Individual responsibility and initiative are also highlighted in the manual. The Russian military encourages personal responsibility and decision-making by individual soldiers and junior commanders, emphasizing that victory depends not only on superior weapons but on the mindset and initiative of each combatant.
Discipline and order are core themes in the manual, reflecting Russian military tradition. Soldiers are expected to follow orders precisely and maintain cohesion under fire.
The rulebook also stresses psychological conditioning to withstand fear, fatigue, uncertainty, and confusion inherent in modern warfare. This echoes the Russian military doctrine’s focus on moral-psychological support as a critical component of combat effectiveness.
The manual also reflects an understanding of multi-domain threats, including irregular warfare, information operations, and technological challenges, anticipating complex, flexible engagements beyond conventional battlefield scenarios.
Victory as the ultimate goal is another key theme in the manual. The framing "I Win!" reflects an uncompromising goal of achieving operational and strategic victory, often at high costs, emphasizing determination and endurance.
The manual aligns with a two-echelon logistics approach, where engaged units are expected to operate in a state of degradation. This suggests that supply shortages may exist along the entirety of the supply chain.
The Russian military appears to be dealing with these challenges by reverting to dated tactics, as evident in the manual's simplistic improvisational advice and reliance on rail logistics for resupply.
At the strategic level, the integration of post-Soviet Russia into the international economy and the sanctions put in place as a result of the war have left Russia with a degraded industrial capacity, and few international allies to help it.
Russian President Vladimir Putin declared the Ukrainian regions of Donetsk, Kherson, Luhansk, and Zaporizhzhia as "four new regions" of Russia on September 30, 2022. However, Putin has also expressed openness to seeking a diplomatic solution to the war in Ukraine.
The Russian economy is struggling to support a resource-intensive, Soviet-style campaign due to its integration into the global economy and the sanctions put in place as a result of the war. After Russia's 2008 war with Georgia, Putin set out to lighten and modernize his forces for small-scale local and regional conflicts. However, the current conflict in Ukraine seems to have necessitated a return to more traditional, heavy tactics.
The manual is aimed at newly mobilized conscripts and provides tactical-level advice, as well as propaganda.
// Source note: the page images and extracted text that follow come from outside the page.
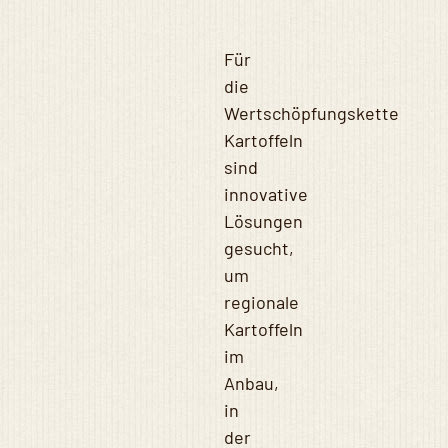
Für
die
Wertschöpfungskette
Kartoffeln
sind
innovative
Lösungen
gesucht,
um
regionale
Kartoffeln
im
Anbau,
in
der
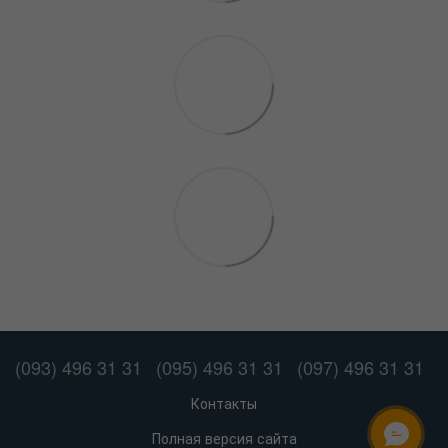
(093) 496 31 31
(095) 496 31 31
(097) 496 31 31
Контакты
Полная версия сайта
ОНЛАЙН ЧАТ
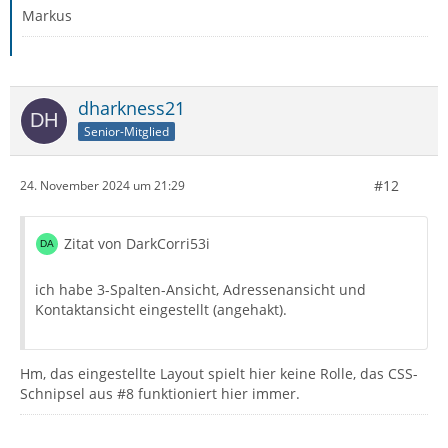
Markus
dharkness21
Senior-Mitglied
#12
24. November 2024 um 21:29
Zitat von DarkCorri53i
ich habe 3-Spalten-Ansicht, Adressenansicht und
Kontaktansicht eingestellt (angehakt).
Hm, das eingestellte Layout spielt hier keine Rolle, das CSS-
Schnipsel aus #8 funktioniert hier immer.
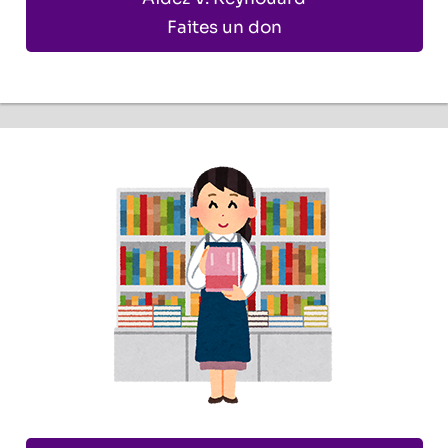
Faites un don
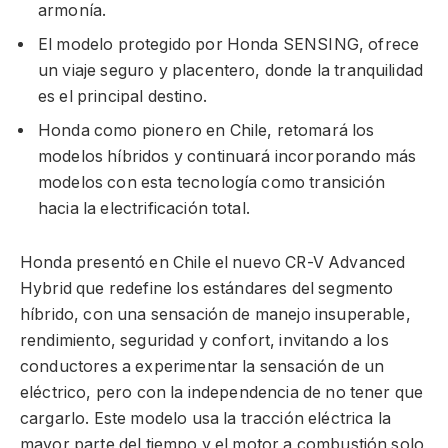
armonía.
El modelo protegido por Honda SENSING, ofrece
un viaje seguro y placentero, donde la tranquilidad
es el principal destino.
Honda como pionero en Chile, retomará los
modelos híbridos y continuará incorporando más
modelos con esta tecnología como transición
hacia la electrificación total.
Honda presentó en Chile el nuevo CR-V Advanced
Hybrid que redefine los estándares del segmento
híbrido, con una sensación de manejo insuperable,
rendimiento, seguridad y confort, invitando a los
conductores a experimentar la sensación de un
eléctrico, pero con la independencia de no tener que
cargarlo. Este modelo usa la tracción eléctrica la
mayor parte del tiempo y el motor a combustión solo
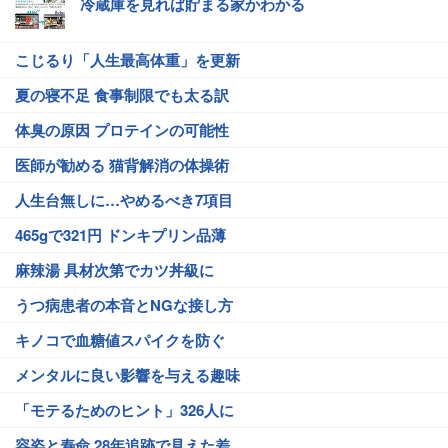
冷蔵庫を見れば貯まる家かわかる
こじるり「人生最高体重」を更新
夏の寝不足 食事制限でも太る訳
体臭の原因 プロテインの可能性
医師が勧める 猫背解消の体操術
人生台無しに…やめるべき7項目
465gで321円 ドンキプリン品薄
麻辣湯 具材次第でカツ丼級に
うつ病患者の本音とNGな接し方
キノコで血糖値スパイクを防ぐ
メンタルに良い影響を与える趣味
「モテるためのヒント」326人に
容姿と寿命 28年追跡で見えた差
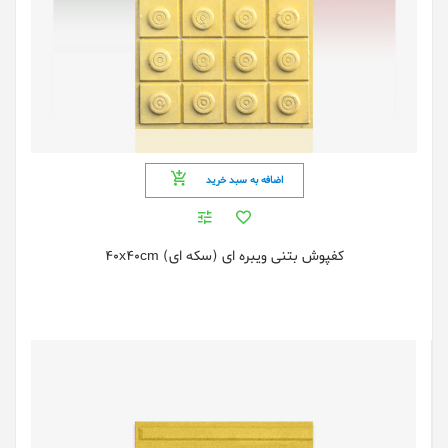
اضافه به سبد خرید
کفپوش بتنی ویبره ای (سکه ای) 40x40cm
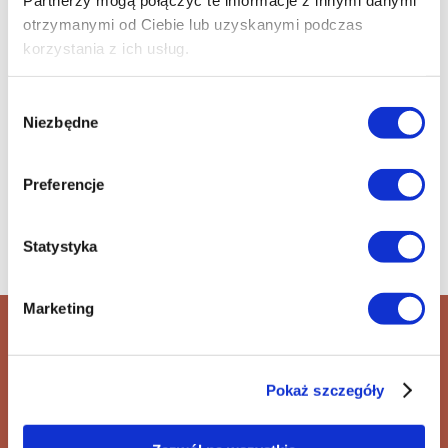
otrzymanymi od Ciebie lub uzyskanymi podczas
korzystania z ich usług.
Wybór
Niezbędne
zgody
Preferencje
Statystyka
Marketing
Zaproszenie
reż. Olivia Wilde
Pokaż szczegóły
+48 42 600 61 00 wew. 1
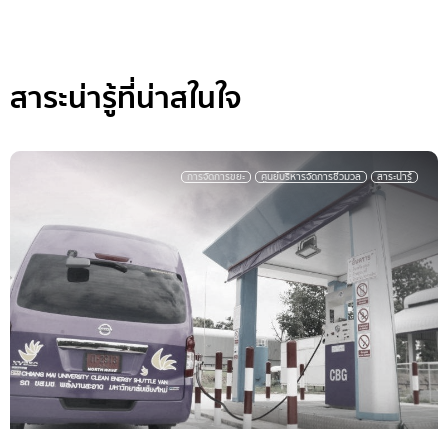
สาระน่ารู้ที่น่าสในใจ
สาระน่ารู้
การจัดการขยะ
ศูนย์บริหารจัดการชีวมวล
มช กับการแยกขยะก่อนทิ้ง สู่มหาวิทยาลัย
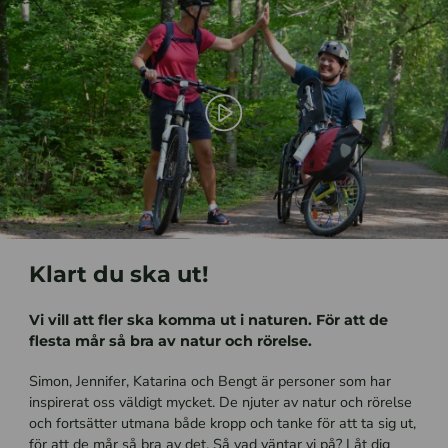
Play video
Klart du ska ut!
Vi vill att fler ska komma ut i naturen. För att de
flesta mår så bra av natur och rörelse.
Simon, Jennifer, Katarina och Bengt är personer som har
inspirerat oss väldigt mycket. De njuter av natur och rörelse
och fortsätter utmana både kropp och tanke för att ta sig ut,
för att de mår så bra av det. Så vad väntar vi på? Låt dig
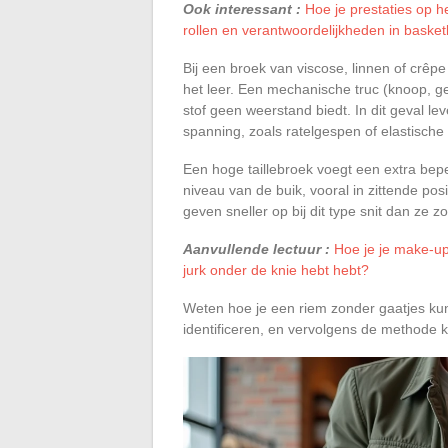
Ook interessant :
Hoe je prestaties op h
rollen en verantwoordelijkheden in basket
Bij een broek van viscose, linnen of crêpe 
het leer. Een mechanische truc (knoop, 
stof geen weerstand biedt. In dit geval l
spanning, zoals ratelgespen of elastische
Een hoge taillebroek voegt een extra bepe
niveau van de buik, vooral in zittende posi
geven sneller op bij dit type snit dan ze z
Aanvullende lectuur :
Hoe je je make-u
jurk onder de knie hebt hebt?
Weten hoe je een riem zonder gaatjes ku
identificeren, en vervolgens de methode ki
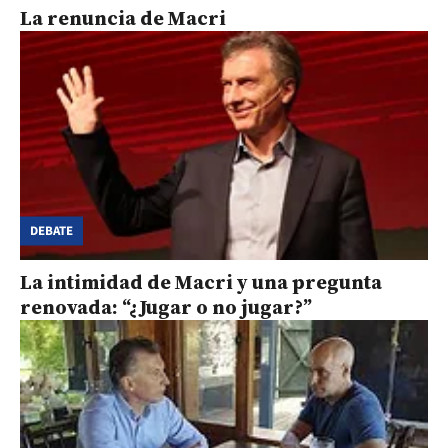
La renuncia de Macri
DEBATE
La intimidad de Macri y una pregunta
renovada: “¿Jugar o no jugar?”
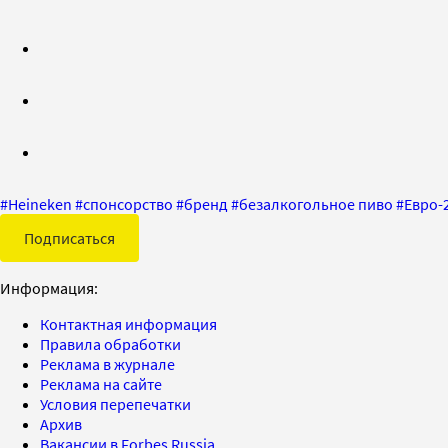
#
Heineken
#
спонсорство
#
бренд
#
безалкогольное пиво
#
Евро-
Подписаться
Информация:
Контактная информация
Правила обработки
Реклама в журнале
Реклама на сайте
Условия перепечатки
Архив
Вакансии в Forbes Russia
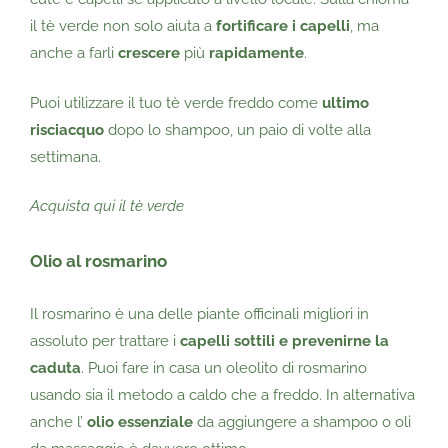
il tè verde non solo aiuta a
fortificare i capelli
, ma
anche a farli
crescere
più
rapidamente
.
Puoi utilizzare il tuo tè verde freddo come
ultimo
risciacquo
dopo lo shampoo, un paio di volte alla
settimana.
Acquista qui il tè verde
Olio al rosmarino
Il rosmarino è una delle piante officinali migliori in
assoluto per trattare i
capelli sottili e prevenirne la
caduta
. Puoi fare in casa un oleolito di rosmarino
usando sia il metodo a caldo che a freddo. In alternativa
anche l’
olio essenziale
da aggiungere a shampoo o oli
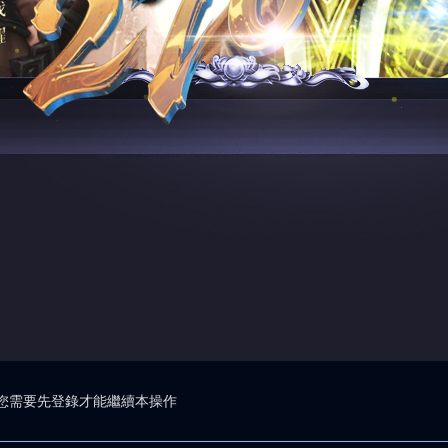
您需要先登錄才能繼續本操作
A physical copy of the manual was claimed to have been captured on the battlefield, offering a tangible insight into the Russian military's mindset and operational approach.
The manual's focus is on the entirety of Ukraine, not just the eastern regions where ground combat is currently contained, suggesting possible limits to Russian military objectives. The objectives are centered on creating a land bridge to Crimea to guarantee the flow of fresh water, fuel, and supplies to Russia’s critical naval port of Sevastopol.
The manual was first reported on by Latvian journalist Kristaps Andrejsons, who discovered it on the website of the Russian Defense Ministry and described it on his podcast. The manual offers simplistic improvisational advice, obvious and rudimentary warnings, and in some cases, a fatalistic shoulder shrug regarding particular threats. For instance, instructions in the manual detail how to make field-expedient footwraps, contradicting statements made by Defense Minister Sergei Shoigu, who ordered in 2013 that footwraps be fully replaced with socks as part of modernization efforts.
In conclusion, "I Live, I Fight, I Win!" encapsulates the Russian military’s strategic expectation that its forces will embody resilience, offensive tenacity, disciplined flexibility, and psychological readiness to prevail in war. It reflects a doctrinal culture that values the individual soldier’s mindset as foundational to achieving national military objectives.